Histogram of Kellogg's Cereals sugar

>>> kellogs_products.export("kellogs.xls")

Loading Data

Data objects can be created using

  • Strings, interpreted as paths to JSON files
  • dictionaries, interpreted as single samples
  • lists of dictionaries
  • other Data instances

So any of these will work:

cereals = knyfe.Data("examples/cereals.json")
all_examples = knyfe.Data("examples/*.json")
bruce = knyfe.Data({"name": "Bruce Schneier", "awesomeness": 8.7})
people = knyfe.Data([
  {"name": "Justin Bieber", "awesomeness": 1.3}, 
  {"name": "Nikola Tesla", "awesomeness": 9.8}
])
copy_of_singleton = knyfe.Data(singleton)

Exploring Data

At any time, you can print the summary of a data set to get a quick peek into what's inside:

>>> print people.summary
Unnamed Dataset (2 samples)
''''''''''''''''''''''''''''''''''''''''''''''''''''''
awesomeness : 1.30 - 9.80          Mean: 5.55 +- 4.25     
name        : [Nikola Tesla, ...]                        
======================================================

attributes will give you all attributes in a dataset:

>>> print people.attributes
set(['awesomeness', 'name'])

You can access the values of an attribute using the get method, or the shorthand .-notation:

>>> print people.get("awesomeness")
[ 1.3,  9.8]
>>> print people.awesomeness
[ 1.3,  9.8]

Note that while get works on any attribute, the dot-notation requires attributes to look like valid python variables.

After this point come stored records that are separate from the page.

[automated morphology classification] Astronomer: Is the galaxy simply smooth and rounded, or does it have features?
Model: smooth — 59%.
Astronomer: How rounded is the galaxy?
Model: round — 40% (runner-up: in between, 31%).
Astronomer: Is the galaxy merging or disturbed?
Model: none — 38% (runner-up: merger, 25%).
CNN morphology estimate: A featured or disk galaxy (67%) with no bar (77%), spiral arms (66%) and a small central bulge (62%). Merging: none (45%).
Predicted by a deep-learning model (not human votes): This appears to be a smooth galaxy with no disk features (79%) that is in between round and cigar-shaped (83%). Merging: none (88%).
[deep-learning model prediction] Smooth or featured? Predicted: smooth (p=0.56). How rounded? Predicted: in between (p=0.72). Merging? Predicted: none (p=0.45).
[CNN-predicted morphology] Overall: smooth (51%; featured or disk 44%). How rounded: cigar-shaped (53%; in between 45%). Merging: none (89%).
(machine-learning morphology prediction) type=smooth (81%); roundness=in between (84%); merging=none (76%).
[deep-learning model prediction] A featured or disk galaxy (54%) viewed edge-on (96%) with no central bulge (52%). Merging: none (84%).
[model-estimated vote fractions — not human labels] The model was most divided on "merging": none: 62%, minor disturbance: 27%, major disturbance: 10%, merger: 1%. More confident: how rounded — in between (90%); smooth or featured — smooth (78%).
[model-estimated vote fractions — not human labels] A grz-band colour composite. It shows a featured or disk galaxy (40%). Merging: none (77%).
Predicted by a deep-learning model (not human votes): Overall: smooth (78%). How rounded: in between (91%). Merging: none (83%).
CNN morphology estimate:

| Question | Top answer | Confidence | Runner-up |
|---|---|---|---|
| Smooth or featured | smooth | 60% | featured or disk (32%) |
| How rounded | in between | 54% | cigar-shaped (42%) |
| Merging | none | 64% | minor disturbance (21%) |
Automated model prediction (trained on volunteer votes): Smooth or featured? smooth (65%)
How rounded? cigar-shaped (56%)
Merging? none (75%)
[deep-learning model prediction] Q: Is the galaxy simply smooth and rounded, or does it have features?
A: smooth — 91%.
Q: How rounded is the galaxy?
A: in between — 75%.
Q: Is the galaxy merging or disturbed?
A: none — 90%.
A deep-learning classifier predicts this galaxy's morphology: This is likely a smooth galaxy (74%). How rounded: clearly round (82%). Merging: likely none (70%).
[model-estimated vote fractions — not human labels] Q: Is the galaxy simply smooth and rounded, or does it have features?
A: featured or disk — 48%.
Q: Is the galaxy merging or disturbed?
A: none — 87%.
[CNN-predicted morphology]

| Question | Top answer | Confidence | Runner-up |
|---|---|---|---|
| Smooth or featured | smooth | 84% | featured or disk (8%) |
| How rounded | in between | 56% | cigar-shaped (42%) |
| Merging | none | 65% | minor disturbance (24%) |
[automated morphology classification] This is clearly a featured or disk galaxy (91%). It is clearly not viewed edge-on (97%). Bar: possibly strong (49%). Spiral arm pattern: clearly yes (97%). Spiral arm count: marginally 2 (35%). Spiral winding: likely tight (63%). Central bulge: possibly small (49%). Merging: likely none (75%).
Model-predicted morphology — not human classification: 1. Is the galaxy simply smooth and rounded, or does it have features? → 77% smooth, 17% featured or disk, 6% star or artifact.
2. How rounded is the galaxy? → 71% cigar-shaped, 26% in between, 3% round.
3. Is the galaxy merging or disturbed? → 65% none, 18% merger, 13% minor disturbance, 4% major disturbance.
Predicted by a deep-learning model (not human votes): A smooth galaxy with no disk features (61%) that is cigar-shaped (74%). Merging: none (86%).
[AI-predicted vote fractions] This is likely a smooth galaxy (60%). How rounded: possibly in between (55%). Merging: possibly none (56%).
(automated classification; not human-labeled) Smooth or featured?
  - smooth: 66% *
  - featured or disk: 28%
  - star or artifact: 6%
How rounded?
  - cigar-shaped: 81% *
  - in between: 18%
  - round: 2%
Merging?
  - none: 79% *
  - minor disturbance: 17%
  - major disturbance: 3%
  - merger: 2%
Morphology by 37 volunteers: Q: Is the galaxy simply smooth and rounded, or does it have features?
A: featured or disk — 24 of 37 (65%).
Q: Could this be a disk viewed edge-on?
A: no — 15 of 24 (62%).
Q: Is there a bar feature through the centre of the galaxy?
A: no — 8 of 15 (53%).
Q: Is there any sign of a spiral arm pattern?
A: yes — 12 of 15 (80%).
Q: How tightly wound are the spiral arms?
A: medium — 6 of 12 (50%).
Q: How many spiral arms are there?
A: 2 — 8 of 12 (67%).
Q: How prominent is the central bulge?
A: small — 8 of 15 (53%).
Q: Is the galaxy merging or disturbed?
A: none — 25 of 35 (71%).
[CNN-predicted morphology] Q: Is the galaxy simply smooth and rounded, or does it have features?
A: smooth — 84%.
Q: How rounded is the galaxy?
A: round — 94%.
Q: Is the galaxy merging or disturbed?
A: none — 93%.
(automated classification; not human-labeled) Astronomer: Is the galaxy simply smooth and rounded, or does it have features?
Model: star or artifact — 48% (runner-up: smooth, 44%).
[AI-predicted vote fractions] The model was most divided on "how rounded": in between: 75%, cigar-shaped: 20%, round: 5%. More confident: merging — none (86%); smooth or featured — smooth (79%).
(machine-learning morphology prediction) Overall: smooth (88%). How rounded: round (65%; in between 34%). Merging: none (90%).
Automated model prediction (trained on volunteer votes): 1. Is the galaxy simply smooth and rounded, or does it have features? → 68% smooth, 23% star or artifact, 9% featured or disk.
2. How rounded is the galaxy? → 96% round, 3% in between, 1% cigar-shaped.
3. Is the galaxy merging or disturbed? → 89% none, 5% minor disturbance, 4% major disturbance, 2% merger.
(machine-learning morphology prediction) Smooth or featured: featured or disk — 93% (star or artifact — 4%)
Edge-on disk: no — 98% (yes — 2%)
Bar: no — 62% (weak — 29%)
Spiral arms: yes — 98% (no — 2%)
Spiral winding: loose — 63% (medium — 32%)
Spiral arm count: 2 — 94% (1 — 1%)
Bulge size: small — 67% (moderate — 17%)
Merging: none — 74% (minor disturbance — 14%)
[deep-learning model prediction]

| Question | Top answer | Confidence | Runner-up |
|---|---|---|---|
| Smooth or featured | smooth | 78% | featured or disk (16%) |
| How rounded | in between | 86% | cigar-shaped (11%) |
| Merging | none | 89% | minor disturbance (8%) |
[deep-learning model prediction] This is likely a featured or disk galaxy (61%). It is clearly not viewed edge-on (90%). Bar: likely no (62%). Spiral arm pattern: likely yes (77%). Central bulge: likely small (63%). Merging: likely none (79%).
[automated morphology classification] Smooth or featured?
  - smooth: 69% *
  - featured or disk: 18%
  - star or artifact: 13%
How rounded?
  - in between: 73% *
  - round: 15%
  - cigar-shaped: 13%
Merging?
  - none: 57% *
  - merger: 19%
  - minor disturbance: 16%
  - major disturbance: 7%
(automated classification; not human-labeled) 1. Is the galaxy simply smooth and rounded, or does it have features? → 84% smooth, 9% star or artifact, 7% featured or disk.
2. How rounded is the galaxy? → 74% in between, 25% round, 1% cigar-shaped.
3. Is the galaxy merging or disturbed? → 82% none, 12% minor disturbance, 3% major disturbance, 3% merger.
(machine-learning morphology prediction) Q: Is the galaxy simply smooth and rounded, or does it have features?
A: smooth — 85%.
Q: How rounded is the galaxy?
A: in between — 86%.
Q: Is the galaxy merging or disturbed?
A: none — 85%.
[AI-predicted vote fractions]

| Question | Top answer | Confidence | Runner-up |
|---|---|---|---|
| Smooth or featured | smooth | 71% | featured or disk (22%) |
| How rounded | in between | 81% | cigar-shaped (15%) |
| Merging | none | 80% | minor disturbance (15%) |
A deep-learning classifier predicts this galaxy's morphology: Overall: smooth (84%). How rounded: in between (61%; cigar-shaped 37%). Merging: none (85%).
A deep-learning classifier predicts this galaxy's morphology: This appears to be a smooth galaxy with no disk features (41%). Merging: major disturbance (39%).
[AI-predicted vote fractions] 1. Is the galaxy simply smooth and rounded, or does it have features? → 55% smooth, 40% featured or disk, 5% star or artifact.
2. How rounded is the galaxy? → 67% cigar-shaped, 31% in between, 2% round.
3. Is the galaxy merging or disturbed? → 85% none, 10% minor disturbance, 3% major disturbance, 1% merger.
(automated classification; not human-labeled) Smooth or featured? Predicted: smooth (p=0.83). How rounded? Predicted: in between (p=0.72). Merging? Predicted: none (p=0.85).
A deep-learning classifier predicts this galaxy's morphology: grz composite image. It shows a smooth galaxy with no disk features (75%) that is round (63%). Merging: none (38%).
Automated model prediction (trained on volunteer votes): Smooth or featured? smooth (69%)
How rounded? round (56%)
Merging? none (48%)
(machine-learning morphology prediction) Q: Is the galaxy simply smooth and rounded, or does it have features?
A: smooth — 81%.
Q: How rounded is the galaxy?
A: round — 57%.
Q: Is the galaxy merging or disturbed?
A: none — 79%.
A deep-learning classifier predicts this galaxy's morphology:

In any case, the values returned will be a numpy-array. Note that if there are samples with missing values, the returned array will be shorter than the data set itself. You can tell get to replace missing values, though:

>>> people += {"name": "The Yeti"}
>>> print people.get("awesomeness")
[ 1.3,  9.8]
>>>  people.get("awesomeness", missing=NaN)
[ 1.3,  9.8, nan]

Manipulating Data

Adding Data, Unions and Differences

The + and - operators work as expected:

>>> yeti = {"name": "The Yeti"}
>>> people += yeti                   # Adds 1 sample to people (now 3)
>>> more_people = people + bruce     # Creates new Dataset with 4 samples
>>> real_people = more_people - yeti # Creates new Dataset with Bruce, Nikoalai and Justin

Filtering

But the real awesomeness happens in filter. Back to our cereals:

>>> cereals.filter(manufacturer="Kellogs")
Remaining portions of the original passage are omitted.